| Researchers: | Yuhong Xiong |
|---|---|
| Advisor: | Edward A. Lee |
In view of this, we have designed a set of Java classes in Ptolemy II that provide support for any type system that can be represented using such a lattice. This generic infrastructure has been first applied to a type system problem, that of ensuring consistent data typing, and supporting (polymorphic) type inference. But the infrastructure is designed to be extensible to more sophisticated uses.
The type system combines static typing with run-time type checking. It supports polymorphic typing of system components, and allows automatic lossless type conversion at run-time. To achieve this, we use a lattice to model the subtyping relation among types, and use inequalities defined over the type lattice to specify type constraints within components and between components. The system of inequalities can be solved efficiently, with existence and uniqueness of a solution guaranteed by fixed-point theorems. This type system supports both the base types, such as int, double, and strings, and structured types such as array and record types. For structured types, we allow the elements of arrays and records to contain data tokens of arbitrary types, including structured types, and we are able to specify type constraints on them. This system increases the safety and flexibility of the design environment, promotes component reuse, and helps simplify component development and optimization.

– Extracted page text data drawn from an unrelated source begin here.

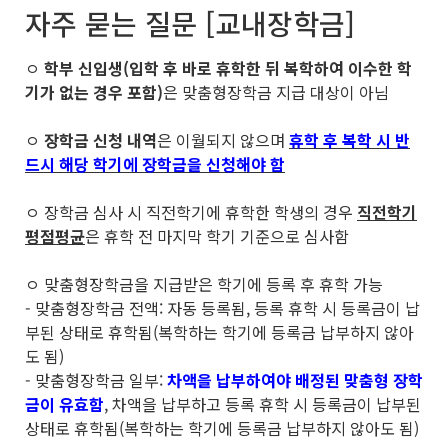
자주 묻는 질문 [교내장학금]
ㅇ
학부 신입생(입학 후 바로 휴학한 뒤 복학하여 이수한 학
기가 없는 경우 포함)
은 맞춤형장학금 지급 대상이 아님
ㅇ
장학금 신청 내역
은 이월되지 않으며
휴학 후 복학 시 반
드시 해당 학기에 장학금을 신청해야 함
ㅇ 장학금 심사 시 직전학기에 휴학한 학생의 경우
직전학기
평점평균
은 휴학 전 마지막 학기 기준으로 심사함
ㅇ 맞춤형장학금을 지급받은 학기에 등록 후 휴학 가능
- 맞춤형장학금 전액: 자동 등록됨, 등록 휴학 시 등록금이 납
부된 상태로 휴학됨(복학하는 학기에 등록금 납부하지 않아
도 됨)
- 맞춤형장학금 일부:
차액을 납부하여야 배정된 맞춤형 장학
금이 유효함
, 차액을 납부하고 등록 휴학 시 등록금이 납부된
상태로 휴학됨(복학하는 학기에 등록금 납부하지 않아도 됨)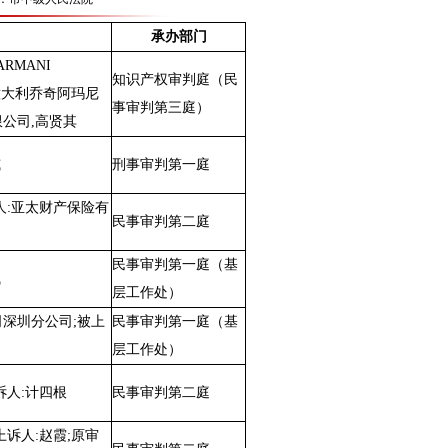
承办部门
ARMANI
知识产权审判庭（民
,意大利乔奇阿玛尼
事审判第三庭）
公司,高贤其
威
刑事审判第一庭
人:亚太财产保险有
民事审判第二庭
民事审判第一庭（基
钱
层工作处）
深圳分公司;被上
民事审判第一庭（基
层工作处）
诉人:计四根
民事审判第二庭
诉人:赵霞;原审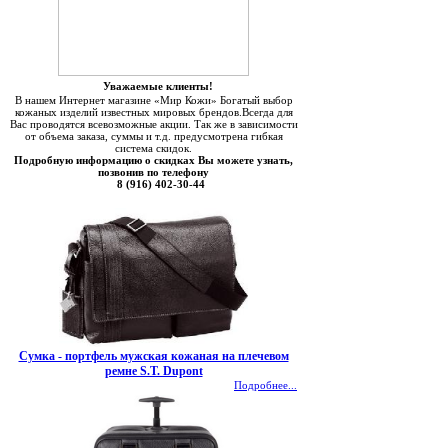
Уважаемые клиенты!
В нашем Интернет магазине «Мир Кожи» Богатый выбор
кожаных изделий известных мировых брендов.Всегда для
Вас проводятся всевозможные акции. Так же в зависимости
от объема заказа, суммы и т.д. предусмотрена гибкая
система скидок.
Подробную информацию о скидках Вы можете узнать,
позвонив по телефону
8 (916) 402-30-44
Сумка - портфель мужская кожаная на плечевом
ремне S.T. Dupont
Подробнее...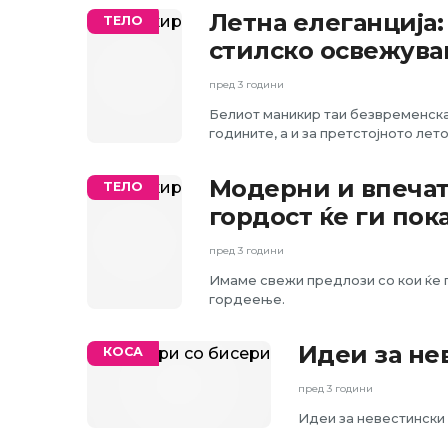
Летна елеганција:
ТЕЛО
стилско освежув
пред 3 години
Белиот маникир таи безвременска
годините, а и за претстојното лет
Модерни и впечат
ТЕЛО
гордост ќе ги пок
пред 3 години
Имаме свежи предлози со кои ќе 
гордеење.
Идеи за не
КОСА
пред 3 години
Идеи за невестински 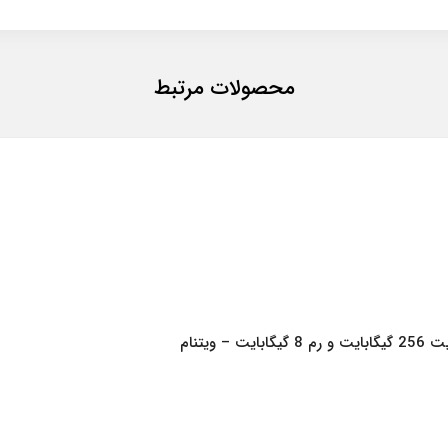
محصولات مرتبط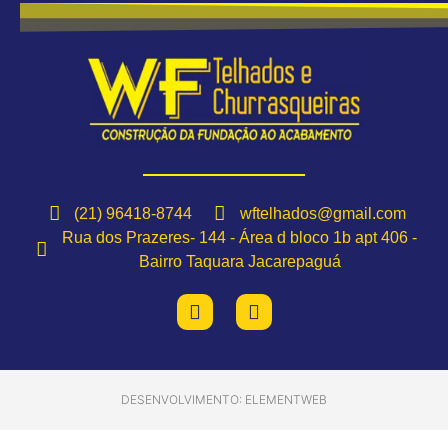
(21) 96418-8744
wftelhados@gmail.com
Rua dos Prazeres- 144 - Área d bloco 1b apt 406 -
Bairro Taquara Jacarepaguá
DESENVOLVIMENTO: ELEMENTWEB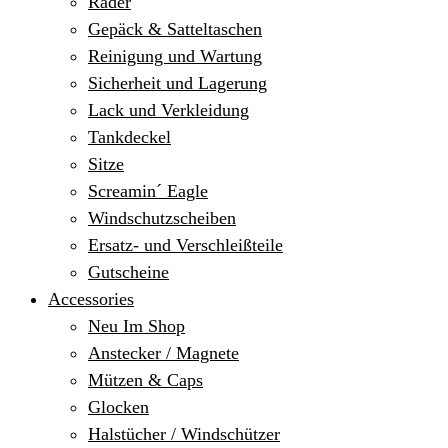
Räder
Gepäck & Satteltaschen
Reinigung und Wartung
Sicherheit und Lagerung
Lack und Verkleidung
Tankdeckel
Sitze
Screamin´ Eagle
Windschutzscheiben
Ersatz- und Verschleißteile
Gutscheine
Accessories
Neu Im Shop
Anstecker / Magnete
Mützen & Caps
Glocken
Halstücher / Windschützer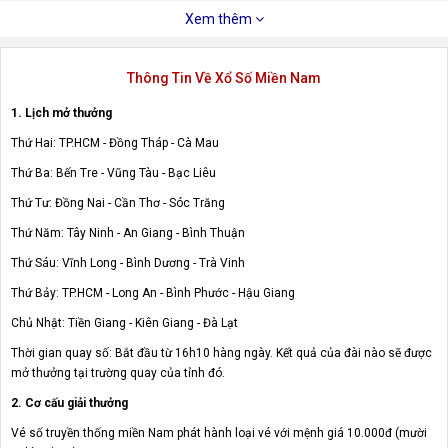
Xem thêm
Thông Tin Về Xổ Số Miền Nam
1. Lịch mở thưởng
Thứ Hai: TP.HCM - Đồng Tháp - Cà Mau
Thứ Ba: Bến Tre - Vũng Tàu - Bạc Liêu
Thứ Tư: Đồng Nai - Cần Thơ - Sóc Trăng
Thứ Năm: Tây Ninh - An Giang - Bình Thuận
Thứ Sáu: Vĩnh Long - Bình Dương - Trà Vinh
Thứ Bảy: TP.HCM - Long An - Bình Phước - Hậu Giang
Chủ Nhật: Tiền Giang - Kiên Giang - Đà Lạt
Thời gian quay số: Bắt đầu từ 16h10 hàng ngày. Kết quả của đài nào sẽ được
mở thưởng tại trường quay của tỉnh đó.
2. Cơ cấu giải thưởng
Vé số truyền thống miền Nam phát hành loại vé với mệnh giá 10.000đ (mười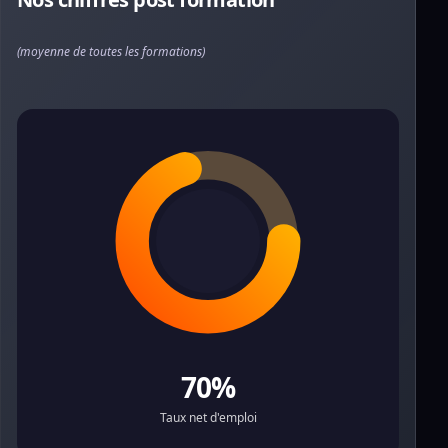
(moyenne de toutes les formations)
70%
Taux net d'emploi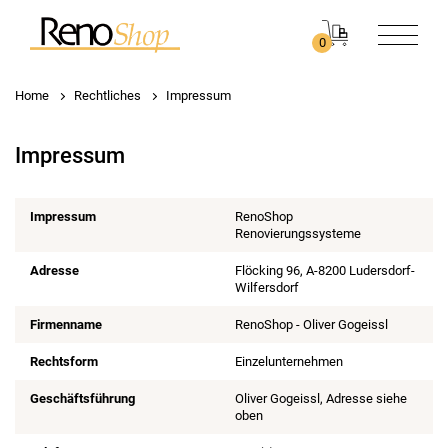
0
Home
Rechtliches
Impressum
Impressum
Impressum
RenoShop
Renovierungssysteme
Adresse
Flöcking 96, A-8200 Ludersdorf-
Wilfersdorf
Firmenname
RenoShop - Oliver Gogeissl
Rechtsform
Einzelunternehmen
Geschäftsführung
Oliver Gogeissl, Adresse siehe
oben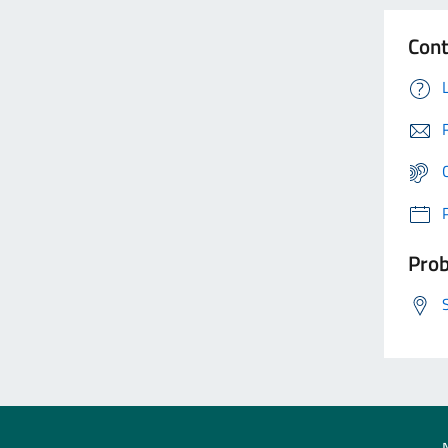
Cont
Prob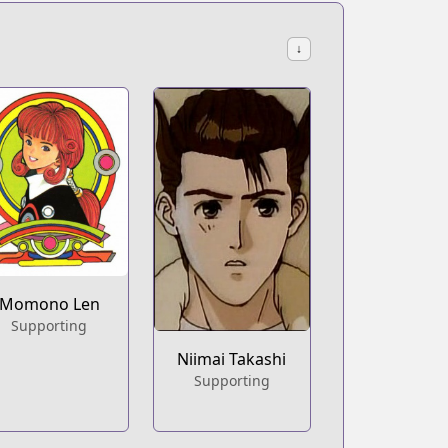
↓
Momono Len
Supporting
Niimai Takashi
Supporting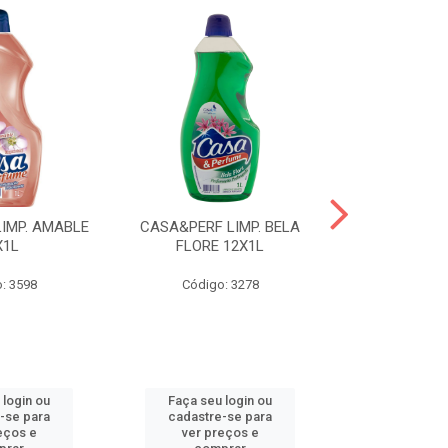
IMP. AMABLE
CASA&PERF LIMP. BELA
CASA&PER
X1L
FLORE 12X1L
INTUZION
: 3598
Código: 3278
Código
 login ou
Faça seu login ou
Faça seu 
-se para
cadastre-se para
cadastre
eços e
ver preços e
ver pr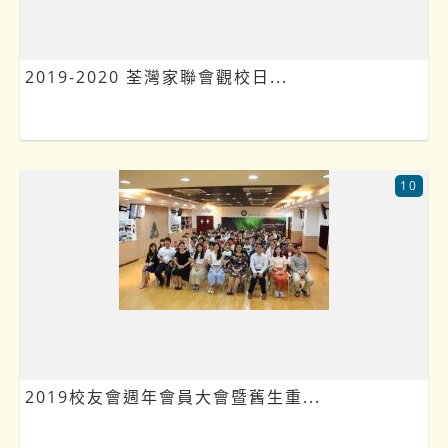
2019-2020 荃灣家聯會觀校日...
10
2019校友會週年會員大會暨舊生重...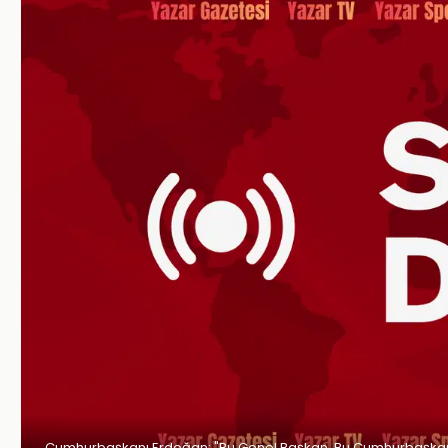
Cumhurbaşkanı Erdoğan: "Bu Genel Başkan, Bu Cumhurbaşkanı 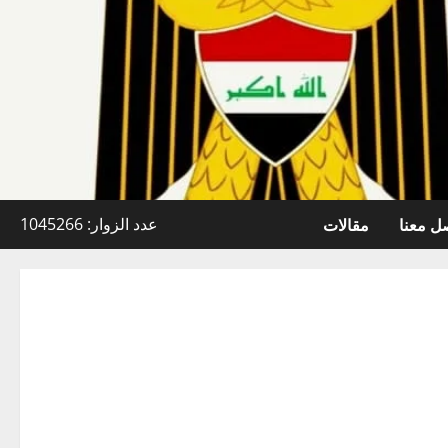
ل معنا
مقالات
عدد الزوار: 1045266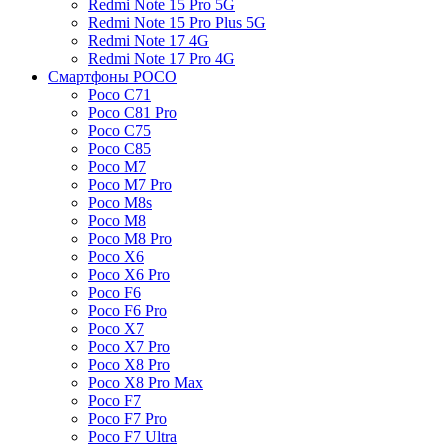
Redmi Note 15 Pro 5G
Redmi Note 15 Pro Plus 5G
Redmi Note 17 4G
Redmi Note 17 Pro 4G
Смартфоны POCO
Poco C71
Poco C81 Pro
Poco C75
Poco C85
Poco M7
Poco M7 Pro
Poco M8s
Poco M8
Poco M8 Pro
Poco X6
Poco X6 Pro
Poco F6
Poco F6 Pro
Poco X7
Poco X7 Pro
Poco X8 Pro
Poco X8 Pro Max
Poco F7
Poco F7 Pro
Poco F7 Ultra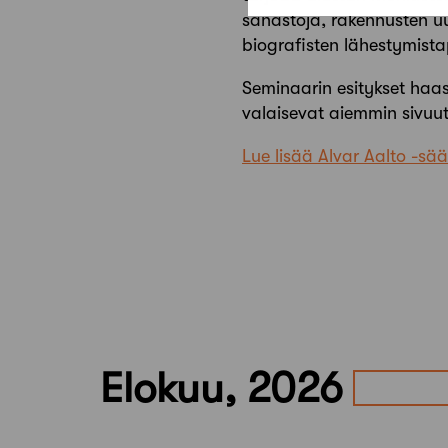
sanastoja, rakennusten uu
biografisten lähestymistap
Seminaarin esitykset haas
valaisevat aiemmin sivuute
Lue lisää Alvar Aalto -säät
Elokuu, 2026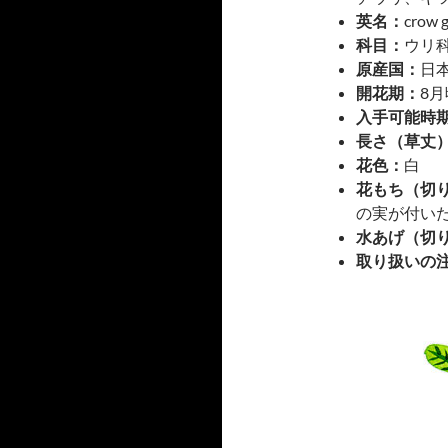
英名：
crow 
科目：
ウリ
原産国：
日
開花期：
8
入手可能時
長さ（草丈
花色：
白
花もち（切
の実が付い
水あげ（切
取り扱いの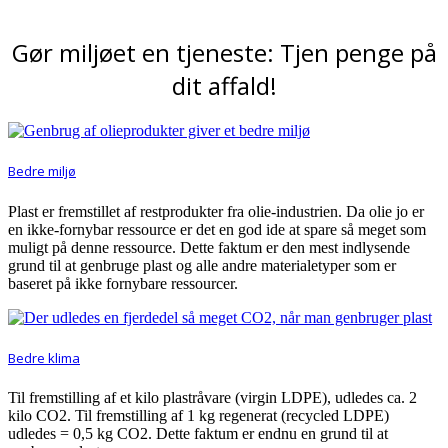
Gør miljøet en tjeneste: Tjen penge på
dit affald!
Bedre miljø
Plast er fremstillet af restprodukter fra olie-industrien. Da olie jo er
en ikke-fornybar ressource er det en god ide at spare så meget som
muligt på denne ressource. Dette faktum er den mest indlysende
grund til at genbruge plast og alle andre materialetyper som er
baseret på ikke fornybare ressourcer.
Bedre klima
Til fremstilling af et kilo plastråvare (virgin LDPE), udledes ca. 2
kilo CO2. Til fremstilling af 1 kg regenerat (recycled LDPE)
udledes = 0,5 kg CO2. Dette faktum er endnu en grund til at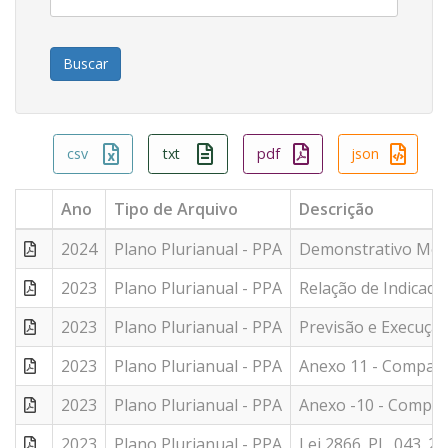
csv
txt
pdf
json
Ano
Tipo de Arquivo
Descrição
2024
Plano Plurianual - PPA
Demonstrativo Mon
2023
Plano Plurianual - PPA
Relação de Indicad
2023
Plano Plurianual - PPA
Previsão e Execução
2023
Plano Plurianual - PPA
Anexo 11 - Compara
2023
Plano Plurianual - PPA
Anexo -10 - Compar
2023
Plano Plurianual - PPA
Lei 2866_PL_043_21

An innovative (and speculative) extension to the type system is to process-level types. These types represent dynamic properties of an application, rather than the static data types traditionally dealt with in a type system. One of the dynamic properties we have studied is communication protocol. We characterize different communication protocols as types and describe these types using a light-weight formalism called interface automata. In addition, we describe the behavior of components using interface automata, and check the compatibility of the components with the communication types through automata composition. Furthermore, we have organized the communication types into a system-level type lattice using the alternating simulation relation among automata. This lattice provides significant insight into the relation among various protocols and helps the design and verification of polymorphic components that can work with multiple protocols. For example, The alternating simulation relations can be viewed as the subtyping relation among the communication types. According to a theorem in interface automata, if a component is compatible with a certain communication type in the lattice, it is also compatible with its subtypes. This is analogous to the subtyping polymorphism in object-oriented languages.
Last updated 11/18/02